**Text:**
Umm, this isn't true. The waist is the smallest naturally occuring part of one's mid section.


----------



## Famouslastwords (Jun 8, 2008)

Um, I thought everyone's waist was smaller than their thighs?


----------



## AnnMarie (Jun 8, 2008)

Famouslastwords said:


> Um, I thought everyone's waist was smaller than their thighs?




I don't think it would work that way for most people.... ??

unless you meant the other way around? Now I'm confused.


----------



## Frankhw (Jun 8, 2008)

Famouslastwords said:


> Um, I thought everyone's waist was smaller than their thighs?



I think they mean "Does each thigh idividually measure larger than your waist?"


----------



## Caine (Jun 8, 2008)

Frankhw said:


> I think they mean "Does each thigh idividually measure larger than your waist?"



yup yup, which is VERY rare to find for the most part, only know of two people on the boards which do model. Asshley and Bigcutie Jenny, they seem to be the only ones with that kind of deal, larger than waist thighs.


----------



## Famouslastwords (Jun 8, 2008)

oh my no. Both my thighs together measure more than my waist, but not one.


----------



## Caine (Jun 8, 2008)

Famouslastwords said:


> oh my no. Both my thighs together measure more than my waist, but not one.



thats why I said its rare, I know there are LOTS of ladies who have larger hips than their waists, but one thigh/hip bigger than her waist? VERY rare.


----------

**Given information:**

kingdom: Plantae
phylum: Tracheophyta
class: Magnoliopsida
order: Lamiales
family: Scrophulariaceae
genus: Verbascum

**Objectives:**
(a) In the forum thread about waist and thigh measurements, how does Frankhw interpret the original question?
(b) Write out the part of the forum thread about waist and thigh measurements starting at "## AnnMarie (Jun" and ending at "Now I'm confused.".

**Solutions for each task:**
(a) Frankhw thinks it asks whether each thigh, measured individually, is larger than the waist.

(b)
## AnnMarie (Jun 8, 2008)

Famouslastwords said:


> Um, I thought everyone's waist was smaller than their thighs?




I don't think it would work that way for most people.... ??

unless you meant the other way around? Now I'm confused.